A surgical instrument the size of a dinner plate was found inside a woman’s stomach 18 months after her baby was born by caesarean section, according to a report from New Zealand’s Health and Disability Commissioner.
The Alexis Retractor, or AWR, which can measure 17cm (6in) in diameter, was left inside the mother’s body after her baby was born at Auckland City Hospital in 2020.
The AWR device is a retractable cylindrical device with a transparent layer used to pull back wound edges during surgery.
The woman suffered from chronic pain for months and had several tests to find out what was wrong, including X-rays that showed no sign of the device.
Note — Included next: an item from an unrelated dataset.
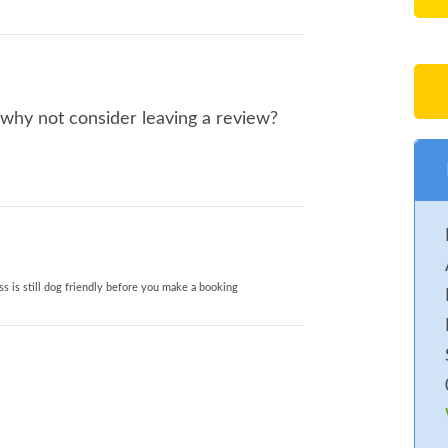
 why not consider leaving a review?
s is still dog friendly before you make a booking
The pain became so severe that she visited the hospital’s emergency department and the device was discovered via a CT scan of the abdomen and promptly removed in 2021.
New Zealand’s Health and Disability Commissioner, Morag McDowell, found Te Watu Ora Auckland – the Auckland District Health Board – in breach of the Patients’ Rights Act, in a report released on Monday.
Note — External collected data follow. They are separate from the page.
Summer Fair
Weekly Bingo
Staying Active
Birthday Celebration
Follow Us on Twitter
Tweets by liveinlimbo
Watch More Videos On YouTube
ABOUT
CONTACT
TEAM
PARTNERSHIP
The health board initially claimed that the nurse, who was in her 20s, and who was caring for the woman during the caesarean section, had failed to exercise reasonable skill and care towards the patient.
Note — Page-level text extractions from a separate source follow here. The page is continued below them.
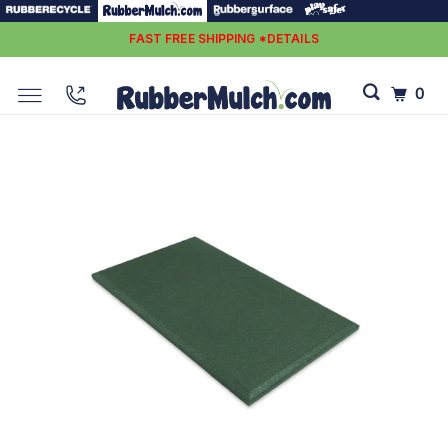
FAST FREE SHIPPING *DETAILS
0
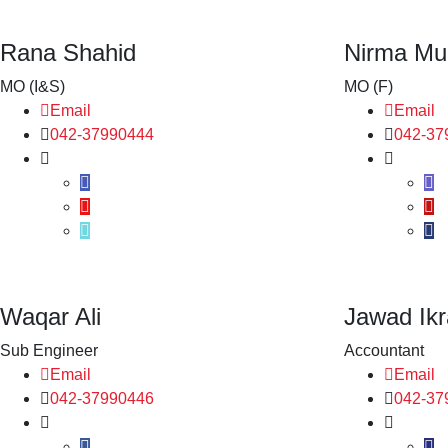
Rana Shahid
Nirma Mu
MO (I&S)
MO (F)
Email
Email
042-37990444
042-37
Waqar Ali
Jawad Ik
Sub Engineer
Accountant
Email
Email
042-37990446
042-37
“As set out in my report, care fell well below the appropriate level in this case and resulted in a prolonged period of distress for the woman,” McDowell said. “There should have been systems in place to prevent this from happening.”
The report explained that the woman underwent a scheduled cesarean section due to concerns about placenta previa, a problem during pregnancy when the placenta completely or partially covers the opening of the uterus.
During the operation in 2020, the committee’s report found that the count of all surgical instruments used in the operation did not include AWR. A nurse told the committee that this was probably “due to the fact that the Alexis retractor does not go completely into the wound, as half of the retractor would have to remain outside the patient and would therefore not be at risk of retention.”
McDowell recommended the Auckland District Health Board provide a written apology to the woman and review its policies by including AWRs as part of the surgical count.
The case has also been referred to the Action Manager, who will determine whether any further action should be taken.
Dr Mike Shepherd, Te Whatu Ora Health New Zealand group operations director at Te Toka Tumai Auckland, apologized for the error in a statement.
“On behalf of our Women’s Health Service at Te Toka Tomai Auckland and Te Watu Ora, I would like to say how sorry we are for what happened to the patient, and acknowledge the impact this will have on her and her family. [family group]”.
“We would like to assure the public that such incidents are extremely rare, and we remain confident in the quality of our surgical and maternity care.”